----- Selected text

Financial Independence, Retire Early (FIRE). The FIRE movement is more than just impressive – it’s a way of life for many millennials. Millennial’s know diversification is key to a successful investment strategy, and those working on FIRE strategies understand the one-two punch of eliminating debt and stashing cash into index funds leads the way towards their goal of retiring at an early age.
Stocks, bonds, real estate; are the three pillars of a sound investment strategy. Stocks for growth, bonds for income, and real estate as an inflation hedge all work together to build a solid investment foundation. Real estate is just one of many asset classes a diversified investor considers.
It’s not uncommon for investors to have 10-15% of their assets in real estate. It may seem counter-intuitive, at first, to consider purchasing an asset that requires mortgages when the whole idea of FIRE investing is to eliminate or reduce debt for the benefit of retiring early. However, real estate is the one asset class that allows the buyer to use long-term leverage to purchase an immediate income investment.
The availability of mortgage money occurs when passive investors place their money into a financial institution. Financial institutions loan that cash in the form of mortgages. Banks, Savings & Loans, credit unions, mortgage bankers, and brokers are your access point to use other people’s money to buy real estate.
Unlike a margin account for purchasing stocks and bonds, people are so confident in the long-term value of real estate assets they will loan you money for 30-years! That’s not even the best part; with investment property tenants (paying customers) pay rent, that helps to make the mortgage payment—this is why FIRE investors should consider a well-diversified investment portfolio that includes real estate. From How to Fire: Pros and Cons of Real Estate Investing for FIRE:
I will tell you plainly right here, and right now, a key to "the game" is hiring professional property management. Being an owner doesn't mean you have to be a manager. Granted, this increases the costs of running an asset; however, this is more than made up in better, more efficient operations and fewer sleepless nights.

----------
----- The data

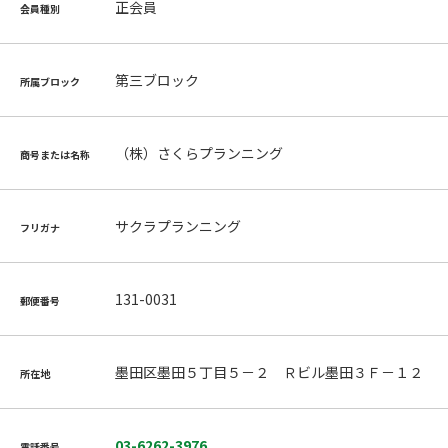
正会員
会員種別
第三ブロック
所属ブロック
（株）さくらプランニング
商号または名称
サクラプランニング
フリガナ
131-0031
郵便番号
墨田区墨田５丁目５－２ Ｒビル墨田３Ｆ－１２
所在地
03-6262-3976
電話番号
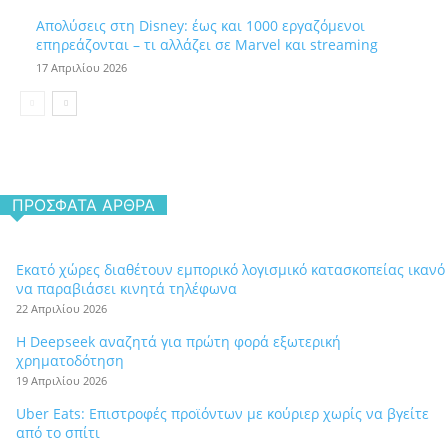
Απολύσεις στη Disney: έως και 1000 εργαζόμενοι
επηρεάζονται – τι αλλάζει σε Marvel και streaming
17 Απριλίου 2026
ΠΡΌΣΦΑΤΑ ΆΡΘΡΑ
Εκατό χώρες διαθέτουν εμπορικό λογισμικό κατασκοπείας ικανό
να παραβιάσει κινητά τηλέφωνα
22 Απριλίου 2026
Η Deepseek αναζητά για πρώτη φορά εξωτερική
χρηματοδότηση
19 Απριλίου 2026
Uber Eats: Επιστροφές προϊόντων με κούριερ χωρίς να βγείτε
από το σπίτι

----------

Tasks to complete:
A – Using the text on FIRE and real estate, answer these:
(i) What share of their assets is it not uncommon for investors to hold in real estate?
(ii) For how many years will lenders loan money for real estate?
(iii) What does the text call a key to "the game"?
B – Carry on the text about FIRE and real estate from its last sentence.

Answers to the problems:
A –
(i) 10-15%
(ii) 30 years
(iii) Hiring professional property management

B –
Get a mortgage? Yes! On your journey to becoming a well-rounded investor, real estate is a healthy part of your investment strategy. "But, I thought FIRE was all about becoming debt-free?" That is true; the use of debt must make sense and fold into your FIRE objectives. With real estate as part of your investment strategy, then, long-term, the goal will be to own real estate assets debt-free, but that doesn't mean you have to start there.
A mortgage is a financial bridge to gaining control of real estate assets. Grinding the mortgage debt down to zero takes time and planning. Compressing this timeline as a FIRE investor requires reducing the mortgage term, usually by making payments higher than the lender's amount. How does that work?
A mortgage is a financial bridge to gaining control of real estate assets. Grinding the debt down to zero takes time and planning.
A $100,000 mortgage secured for 30-years at 5% interest results in a principal and interest payment of $536 monthly. To reduce the term of this mortgage to 20-years, you must pay $660 monthly, or $124 more each month. This additional payment of $124 each month reduces the duration of the mortgage by ten full years.
To reduce the term from 30-years to 10-years, in round numbers, requires doubling the mortgage payment. How does this work? The short answer is that mortgages are structured to pay interest first and principal second; therefore, your very first mortgage payment (1 of 360) is practically all interest. Your last mortgage payment is (360 of 360) is all principal.
The trigger to reducing the mortgage term is that additional payments (above the required monthly payment) all reduce the principal balance outstanding. When that occurs, you are reducing the amount owed and shortening the term of the mortgage. That is how and why owning real estate can fit into a FIRE investment strategy.
Indeed, millennials must often overcome obstacles to get FIRE revved (considering things like low starting salaries and student debt). However, the potential rewards are enormous in making lifestyle choices early in life that can create benefits for a high standard of living for your entire life!
The best method for purchasing real estate that allows you to stay on the FIRE bandwagon for life is to buy a small multi-unit rental property: 2 to 4 units. Why? Because with a small rental property, you are purchasing a place to live and gaining rental income from the other rented units that pay down the mortgage on the entire property, including the unit you live in.
Mortgage lenders look at this purchase the same as if you were purchasing a single-family home. The lender will require that you live in one of the units purchased, and they presume you are renting the other units.
Here is the good news: loans on small multifamily homes are available with a 20% down payment (and sometimes only a 10% down payment). Even better, for small multifamily purchased as a homeowner, the down payment requirements may be as low as 5%. Just know that mortgage insurance will likely be a requirement of a loan with a lower down payment.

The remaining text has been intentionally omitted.